Data ->
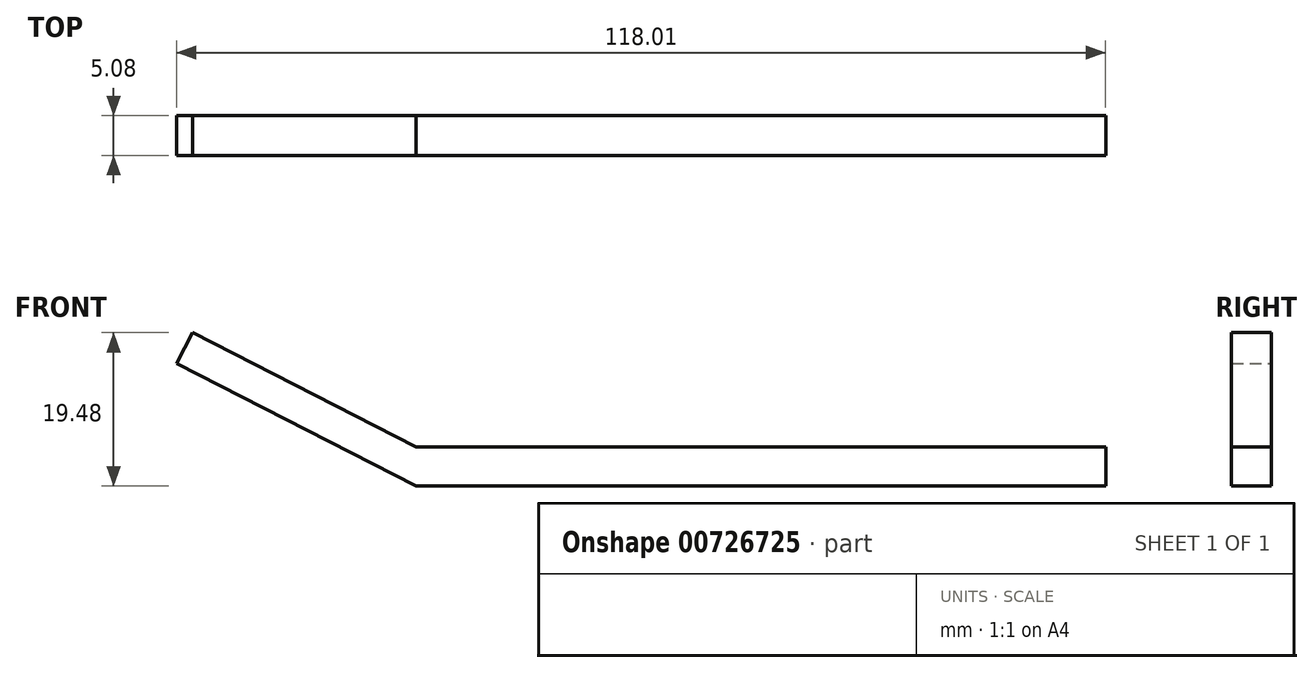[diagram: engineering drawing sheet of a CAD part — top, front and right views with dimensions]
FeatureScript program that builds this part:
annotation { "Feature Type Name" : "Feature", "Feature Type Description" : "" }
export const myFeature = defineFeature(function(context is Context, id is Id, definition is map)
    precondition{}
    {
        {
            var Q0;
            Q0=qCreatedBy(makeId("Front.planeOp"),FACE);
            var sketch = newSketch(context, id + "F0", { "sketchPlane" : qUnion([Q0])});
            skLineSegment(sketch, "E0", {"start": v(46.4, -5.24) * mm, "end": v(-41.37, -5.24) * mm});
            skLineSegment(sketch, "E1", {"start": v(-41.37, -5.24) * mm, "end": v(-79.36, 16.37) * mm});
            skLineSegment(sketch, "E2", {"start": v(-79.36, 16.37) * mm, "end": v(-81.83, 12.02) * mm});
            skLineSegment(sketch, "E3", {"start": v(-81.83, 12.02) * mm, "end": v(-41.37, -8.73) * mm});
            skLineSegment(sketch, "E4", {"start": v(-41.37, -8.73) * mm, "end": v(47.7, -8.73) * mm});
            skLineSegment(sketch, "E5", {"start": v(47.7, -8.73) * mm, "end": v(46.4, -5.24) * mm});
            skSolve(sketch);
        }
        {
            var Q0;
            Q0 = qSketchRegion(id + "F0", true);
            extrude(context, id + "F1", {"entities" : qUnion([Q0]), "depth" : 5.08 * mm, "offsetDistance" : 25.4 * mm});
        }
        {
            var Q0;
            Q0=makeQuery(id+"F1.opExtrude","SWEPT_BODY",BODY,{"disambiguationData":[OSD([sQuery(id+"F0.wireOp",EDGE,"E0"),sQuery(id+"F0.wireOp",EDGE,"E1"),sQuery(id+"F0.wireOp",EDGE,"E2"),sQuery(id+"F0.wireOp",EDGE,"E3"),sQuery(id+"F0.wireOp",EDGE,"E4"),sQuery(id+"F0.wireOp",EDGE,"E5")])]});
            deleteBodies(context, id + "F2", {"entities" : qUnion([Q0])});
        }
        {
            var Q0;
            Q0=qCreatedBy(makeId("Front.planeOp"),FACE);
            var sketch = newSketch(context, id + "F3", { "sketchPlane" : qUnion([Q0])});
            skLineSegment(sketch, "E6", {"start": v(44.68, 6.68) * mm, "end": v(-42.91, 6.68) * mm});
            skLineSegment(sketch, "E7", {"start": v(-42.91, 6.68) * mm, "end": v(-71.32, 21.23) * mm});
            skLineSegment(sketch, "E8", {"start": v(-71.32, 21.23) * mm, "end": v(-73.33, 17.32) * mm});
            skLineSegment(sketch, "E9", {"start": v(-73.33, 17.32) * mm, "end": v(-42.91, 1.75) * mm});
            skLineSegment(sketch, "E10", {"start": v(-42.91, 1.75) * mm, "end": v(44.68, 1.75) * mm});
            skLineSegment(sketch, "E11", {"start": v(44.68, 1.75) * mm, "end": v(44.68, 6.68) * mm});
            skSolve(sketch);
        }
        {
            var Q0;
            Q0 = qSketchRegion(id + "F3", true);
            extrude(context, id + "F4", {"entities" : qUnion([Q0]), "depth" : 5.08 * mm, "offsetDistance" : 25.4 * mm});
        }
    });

...

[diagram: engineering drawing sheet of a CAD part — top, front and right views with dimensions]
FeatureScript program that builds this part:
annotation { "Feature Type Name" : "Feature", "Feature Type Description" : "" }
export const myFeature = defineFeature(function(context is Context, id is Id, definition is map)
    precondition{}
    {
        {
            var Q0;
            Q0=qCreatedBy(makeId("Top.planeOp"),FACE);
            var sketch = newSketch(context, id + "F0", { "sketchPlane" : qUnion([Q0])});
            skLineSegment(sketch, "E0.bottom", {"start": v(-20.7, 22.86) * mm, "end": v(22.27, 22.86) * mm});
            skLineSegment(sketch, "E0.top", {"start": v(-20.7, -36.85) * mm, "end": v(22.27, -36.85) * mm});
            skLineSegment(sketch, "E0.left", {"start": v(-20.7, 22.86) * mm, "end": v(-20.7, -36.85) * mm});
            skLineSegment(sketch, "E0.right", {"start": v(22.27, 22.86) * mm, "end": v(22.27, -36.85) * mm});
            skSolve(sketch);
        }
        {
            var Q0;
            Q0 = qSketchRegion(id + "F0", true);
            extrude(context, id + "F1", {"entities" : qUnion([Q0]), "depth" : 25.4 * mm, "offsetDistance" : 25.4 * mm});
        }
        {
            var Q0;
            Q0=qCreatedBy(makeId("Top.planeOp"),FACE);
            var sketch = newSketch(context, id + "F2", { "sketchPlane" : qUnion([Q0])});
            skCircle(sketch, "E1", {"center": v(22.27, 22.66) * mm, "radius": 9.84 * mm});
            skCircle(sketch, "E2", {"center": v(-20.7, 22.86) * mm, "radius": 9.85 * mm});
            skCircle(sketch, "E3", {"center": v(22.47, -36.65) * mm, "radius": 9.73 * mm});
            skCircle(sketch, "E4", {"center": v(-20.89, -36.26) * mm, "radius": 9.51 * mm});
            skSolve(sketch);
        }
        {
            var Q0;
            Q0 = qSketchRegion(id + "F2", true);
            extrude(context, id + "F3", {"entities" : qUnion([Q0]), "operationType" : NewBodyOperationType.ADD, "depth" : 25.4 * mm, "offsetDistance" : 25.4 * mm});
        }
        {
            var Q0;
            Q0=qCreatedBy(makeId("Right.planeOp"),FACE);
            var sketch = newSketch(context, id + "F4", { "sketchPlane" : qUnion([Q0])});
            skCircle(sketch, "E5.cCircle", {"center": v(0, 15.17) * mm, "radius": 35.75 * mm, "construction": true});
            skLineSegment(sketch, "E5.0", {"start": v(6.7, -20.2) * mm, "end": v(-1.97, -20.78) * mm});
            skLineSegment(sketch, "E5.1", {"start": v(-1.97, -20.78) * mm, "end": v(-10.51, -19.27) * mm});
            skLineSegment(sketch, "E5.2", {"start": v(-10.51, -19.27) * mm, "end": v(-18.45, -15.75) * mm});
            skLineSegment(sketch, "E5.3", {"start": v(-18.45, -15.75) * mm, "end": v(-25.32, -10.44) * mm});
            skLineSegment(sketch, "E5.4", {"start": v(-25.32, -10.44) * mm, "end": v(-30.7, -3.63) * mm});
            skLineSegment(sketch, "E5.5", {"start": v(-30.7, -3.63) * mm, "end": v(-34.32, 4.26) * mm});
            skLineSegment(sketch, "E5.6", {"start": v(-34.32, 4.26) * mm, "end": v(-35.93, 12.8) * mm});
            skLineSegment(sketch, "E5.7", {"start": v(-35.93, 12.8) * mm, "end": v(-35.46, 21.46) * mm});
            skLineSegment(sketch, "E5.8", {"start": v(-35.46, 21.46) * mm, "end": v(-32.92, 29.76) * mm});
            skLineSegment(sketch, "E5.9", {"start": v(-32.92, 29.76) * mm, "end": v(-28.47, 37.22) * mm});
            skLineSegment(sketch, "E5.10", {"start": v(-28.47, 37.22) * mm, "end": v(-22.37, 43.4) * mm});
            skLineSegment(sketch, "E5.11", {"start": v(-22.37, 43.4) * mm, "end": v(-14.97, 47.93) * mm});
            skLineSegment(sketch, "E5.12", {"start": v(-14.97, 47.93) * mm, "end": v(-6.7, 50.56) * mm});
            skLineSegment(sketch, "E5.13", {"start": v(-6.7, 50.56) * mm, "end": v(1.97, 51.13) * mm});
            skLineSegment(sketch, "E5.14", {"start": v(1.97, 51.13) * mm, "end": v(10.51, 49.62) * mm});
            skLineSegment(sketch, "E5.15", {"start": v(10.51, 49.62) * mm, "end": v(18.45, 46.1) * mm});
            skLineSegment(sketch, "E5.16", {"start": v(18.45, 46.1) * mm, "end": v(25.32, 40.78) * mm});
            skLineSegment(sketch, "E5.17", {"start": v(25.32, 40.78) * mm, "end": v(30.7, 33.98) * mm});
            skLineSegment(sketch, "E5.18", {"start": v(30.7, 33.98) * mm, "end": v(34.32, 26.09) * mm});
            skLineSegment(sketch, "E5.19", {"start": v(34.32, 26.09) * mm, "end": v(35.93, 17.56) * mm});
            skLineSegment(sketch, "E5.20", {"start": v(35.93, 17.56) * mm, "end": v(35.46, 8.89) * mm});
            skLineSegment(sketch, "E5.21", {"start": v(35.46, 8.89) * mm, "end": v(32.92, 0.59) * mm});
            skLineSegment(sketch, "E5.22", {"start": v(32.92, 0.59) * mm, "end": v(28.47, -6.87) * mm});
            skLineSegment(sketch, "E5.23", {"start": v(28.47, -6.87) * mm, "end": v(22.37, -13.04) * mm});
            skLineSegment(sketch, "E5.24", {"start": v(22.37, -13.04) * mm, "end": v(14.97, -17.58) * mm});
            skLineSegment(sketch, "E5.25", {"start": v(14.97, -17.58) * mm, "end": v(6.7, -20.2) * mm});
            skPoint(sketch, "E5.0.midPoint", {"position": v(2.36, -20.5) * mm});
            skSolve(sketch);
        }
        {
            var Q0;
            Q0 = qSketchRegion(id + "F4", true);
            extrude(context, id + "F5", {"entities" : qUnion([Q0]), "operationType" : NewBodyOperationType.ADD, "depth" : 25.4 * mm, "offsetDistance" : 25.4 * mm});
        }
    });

What is needed -> Gather every line in the two blocks above that contains the string "true". Case counts, so only lines with the same capitalization qualify.

Completed task ->
            Q0 = qSketchRegion(id + "F0", true);
            Q0 = qSketchRegion(id + "F3", true);
            Q0 = qSketchRegion(id + "F0", true);
            Q0 = qSketchRegion(id + "F2", true);
            skCircle(sketch, "E5.cCircle", {"center": v(0, 15.17) * mm, "radius": 35.75 * mm, "construction": true});
            Q0 = qSketchRegion(id + "F4", true);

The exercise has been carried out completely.